The final regulations are effective in the first limitation year beginning on or after July 1, 2007. In the case of a plan with a calendar year (January 1 through December 31) as its limitation year, these provisions are effective January 1, 2008. (In most cases, the plan year is the same as the limitation year but that is not always the case.)
Using a Different Definition for Allocation Purposes
A plan may utilize different definitions of compensation for different provisions under the plan. Despite this flexibility, most sponsors would be well advised to design their plans so that the same definition of compensation applies for all purposes under the plan. Doing so minimizes the risk of error and avoids the annual testing that in most cases would otherwise be required to establish that the definition utilized is nondiscriminatory (i.e., it does not discriminate in favor of highly compensated employees). A definition of compensation that satisfies the Section 415 definition of compensation is a “safe harbor” definition that automatically satisfies the nondiscrimination rules and thereby obviates the need for annual plan testing of the compensation definition. Thus, an employer who wishes to utilize a definition of compensation for allocating particular contributions that does not include/exclude post-severance compensation as mandated under the Section 415 regulations will have to test its plan annually to assure that the definition is nondiscriminatory. For example, an employer who wishes to allocate the employer profit sharing contribution based on compensation that excludes post-severance compensation will have to be tested annually for nondiscrimination. Any such amendment to the compensation definition would also have to be executed before a participant has accrued a benefit under the prior formula.

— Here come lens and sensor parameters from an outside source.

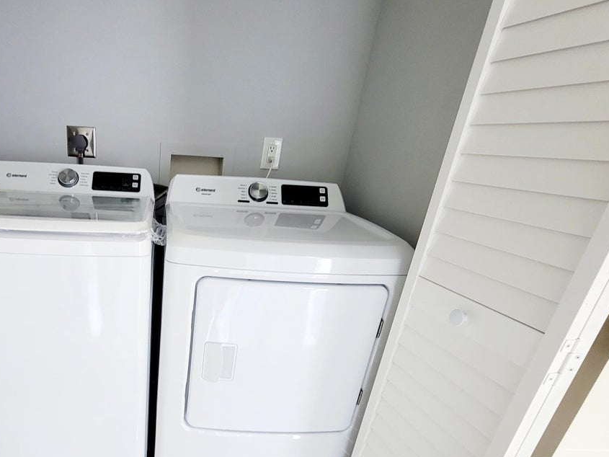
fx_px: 370
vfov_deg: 61.2
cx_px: 170
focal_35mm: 21
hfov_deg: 74.6
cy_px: 321
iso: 160
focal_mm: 2.2
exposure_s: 1/60.2
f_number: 2.2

Practical Effects on Plan Testing and Contributions
One byproduct of these new rules that needs to be considered in administration is that post-severance compensation may span two plan years. This will be more of a concern to plan administrators of plans with a 401(k) or cash or deferred provision or which have no conditions or limited conditions to share in the allocation of employer contributions. In 401(k) plans that are still subject to annual testing (i.e., non-safe harbor plans), this will mean that former employees will enter into the ADP test, and, if the plan permits matching or employee after-tax contributions, the ACP test, in the year following the year in which the employee terminates. In plans in which there are no allocation conditions or limited allocation conditions to share in the employer contribution, this will mean that employees may receive a contribution in the year following termination which previously they would not have been entitled to receive.
Plan Sponsor Action
Items In the past several years, there have been revolutionary changes in the IRS rules governing the timing of required plan amendments. While there is some disagreement among experts in the field as to when amendments to reflect the Section 415 regulations must be made to plan documents to keep them in compliance, the more conservative approach is to amend plans at this time to reflect these provisions. Depending upon the existing plan terms, a failure to timely amend the plan to reflect these provisions creates the potential for the plan to run afoul of the so-called “anti-cutback rules” or necessitate a greater employer contribution than would otherwise be required to assure no violation of those rules.
In addition to amending plan documents, plan sponsors will also need to review their payroll systems to assure that they are modified as necessary to reflect these provisions. Thus, plan sponsors need to assure that their payroll systems can accumulate the necessary data for benefit calculation and testing purposes and, in the case of plans with a 401(k) or cash or deferred arrangement, that employee elective deferrals are properly withheld only from eligible compensation.